From the Concurrent-atomic package summary

lazySet has the memory effects of writing (assigning) a volatile variable except that it permits reorderings with subsequent (but not previous) memory actions that do not themselves impose reordering constraints with ordinary non-volatile writes. Among other usage contexts, lazySet may apply when nulling out, for the sake of garbage collection, a reference that is never accessed again.

If you are curious about lazySet then you owe yourself other explanations too

The memory effects for accesses and updates of atomics generally follow the rules for volatiles, as stated in section 17.4 of The Java™ Language Specification.

get has the memory effects of reading a volatile variable.

set has the memory effects of writing (assigning) a volatile variable.

lazySet has the memory effects of writing (assigning) a volatile variable except that it permits reorderings with subsequent (but not previous) memory actions that do not themselves impose reordering constraints with ordinary non-volatile writes.
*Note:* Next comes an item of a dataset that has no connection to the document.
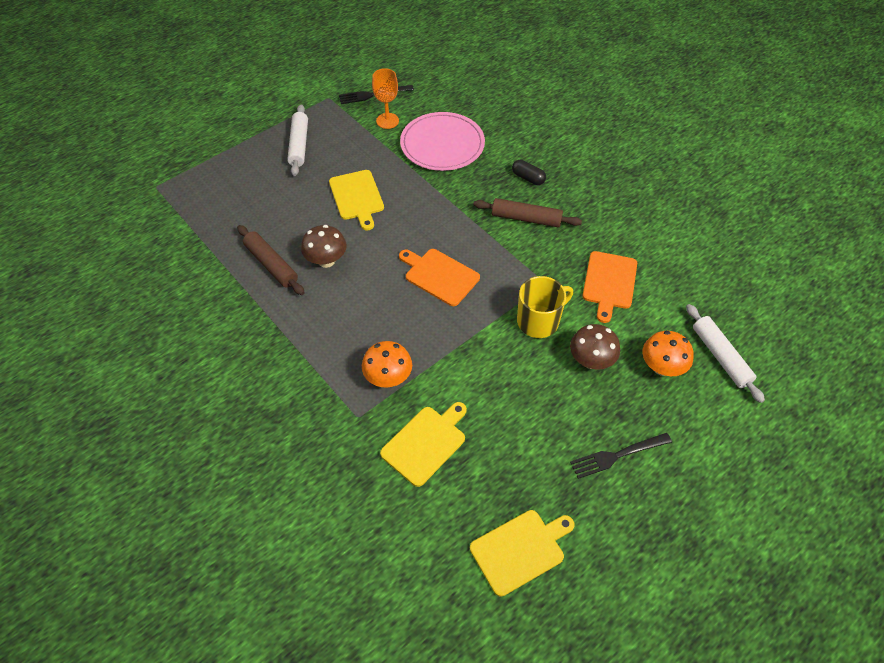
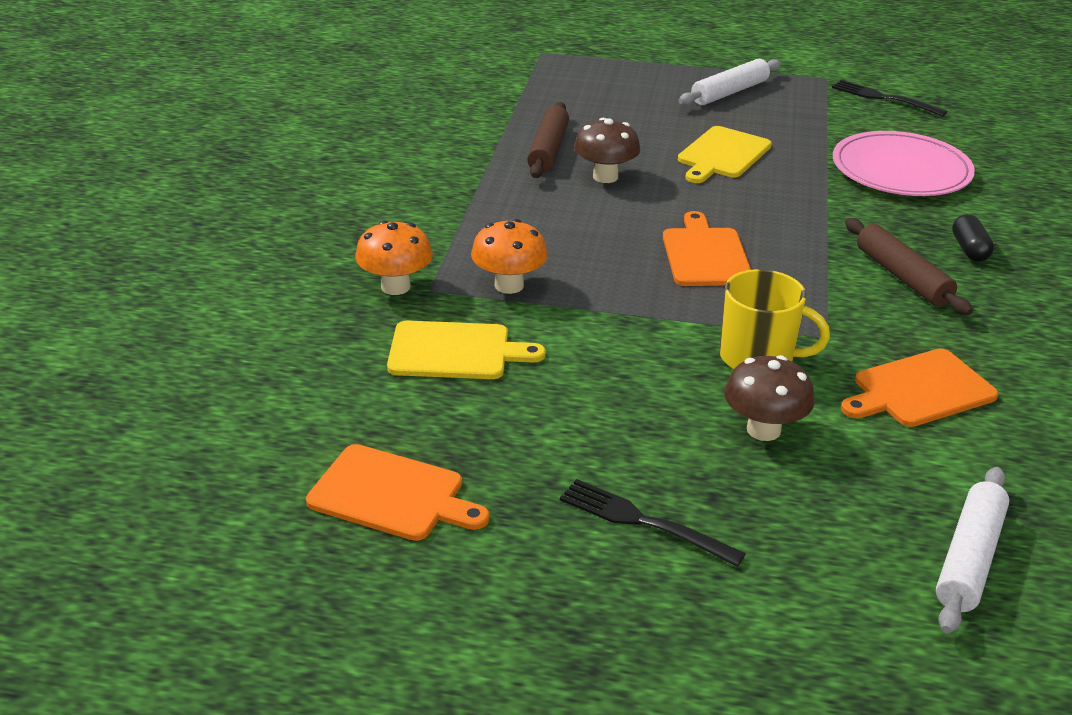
camera: 50 degrees right, 20 degrees down
(387, 121) = (865, 123): orange goblet -> none
(520, 550) = (391, 495): yellow cutting board -> orange cutting board
(661, 367) = (854, 503): orange mushroom -> orange mushroom (395, 287)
Among other usage contexts, lazySet may apply when nulling out, for the sake of garbage collection, a reference that is never accessed again.

weakCompareAndSet atomically reads and conditionally writes a variable but does not create any happens-before orderings, so provides no guarantees with respect to previous or subsequent reads and writes of any variables other than the target of the weakCompareAndSet.

compareAndSet and all other read-and-update operations such as getAndIncrement have the memory effects of both reading and writing volatile variables.